For the sake of tradition

November 8, 2012

Dear brothers and sisters,

We are back in Matthew today where I am taking the good news from 15:1-9.

Then Pharisees and scribes came to Jesus from Jerusalem and said, “Why do your disciples break the tradition of the elders? They do not wash [their] hands when they eat a meal.” He said to them in reply, “And why do you break the commandment of God for the sake of your tradition? For God said, ‘Honor your father and your mother,’ and ‘Whoever curses father or mother shall die.’ But you say, ‘Whoever says to father or mother, “Any support you might have had from me is dedicated to God,” need not honor his father.’ You have nullified the word of God for the sake of your tradition. Hypocrites, well did Isaiah prophesy about you when he said: ‘This people honors me with their lips, but their hearts are far from me; in vain do they worship me, teaching as doctrines human precepts.'”

Barclay believes that this passage “is one of the most important passages in the whole gospel story.” Really? That caused me to stop and reread this several times. He goes on, “It represents a head-on clash between Jesus and the leaders of orthodox Jewish religion….[F]or the basic importance of this passage is that it is not so much a clash between Jesus and the Pharisees in a personal way; it is something far more — it is the collision of two views of religion and two view of the demands of God. Nor was there any possibility of a compromise, or even a working agreement, between these two views of religion….To the Scribes and Pharisees worship was ritual, ceremony law; to Jesus worship was the clean heart and the loving life….Religion can never be founded on any ceremonies or ritual; religion must always be founded on personal relationships between man and man.”
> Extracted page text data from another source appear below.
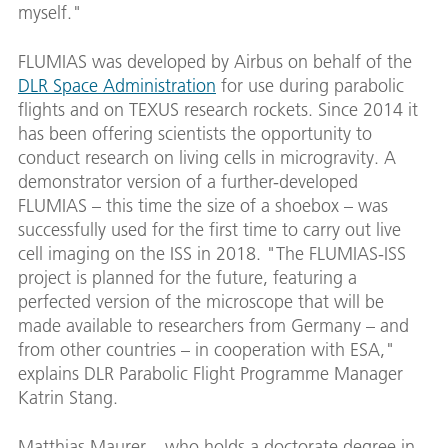
myself."
FLUMIAS was developed by Airbus on behalf of the
DLR Space Administration
for use during parabolic
flights and on TEXUS research rockets. Since 2014 it
has been offering scientists the opportunity to
conduct research on living cells in microgravity. A
demonstrator version of a further-developed
FLUMIAS – this time the size of a shoebox – was
successfully used for the first time to carry out live
cell imaging on the ISS in 2018. "The FLUMIAS-ISS
project is planned for the future, featuring a
perfected version of the microscope that will be
made available to researchers from Germany – and
from other countries – in cooperation with ESA,"
explains DLR Parabolic Flight Programme Manager
Katrin Stang.
Matthias Maurer – who holds a doctorate degree in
That’s what Jesus meant when he answered the Pharisees in chapter 22 that the greatest and first commandment was: “You shall love the Lord, your God, with all your heart, with all your soul, and with all your mind….The second is like it: You shall love your neighbor as yourself. The whole law and the prophets depend on these two commandments.”

Jesus made it very simple for us, not easy, but simple. But we can’t be satisfied with simple; we have to invent all kinds of theories and laws and rituals the come to be more important than the first two commandments in direct contradiction to what Jesus taught. Why do we consistently do this? We can’t resist wanting to be at Jesus’ right hand in the kingdom. We want to have a favored status; we want to be more worthy than others just like the Pharisees; we want to look condescendingly on sinners and non-Christians. We have a need to believe that we’re better than others.

That’s what Jesus was trying to get people to see and understand because it prevents us from loving one another. And we can’t love God if we don’t love one another. At least that’s what Jesus taught.

We’re all hypocrites. I know I am. I can talk a good game, but I don’t always put my words into practice. There are people I cast aside, people I look down on, people I try to avoid, people I don’t want to love. Jesus tells me that I don’t have any valid excuses; I can’t justify ignoring the second commandment. I can’t divide people into two parts — those like me and everyone else. Those who worship like me; those whose beliefs are like mine; those who vote like me; those whose world view is like mine. As Jesus said, what good is it to love those? The hard part is loving the rest just like the Pharisees who set themselves apart from and above everyone who didn’t practice their beliefs in the same way following the same rituals.

That’s why Barclay believes that this is one of the most important passages in the gospel. I think he’s right. Our outer selves have to be the same as our inner selves. We have to walk the talk. We have to love one another — all others. That’s how we build the kingdom of God and how we fulfill the greatest and first commandment.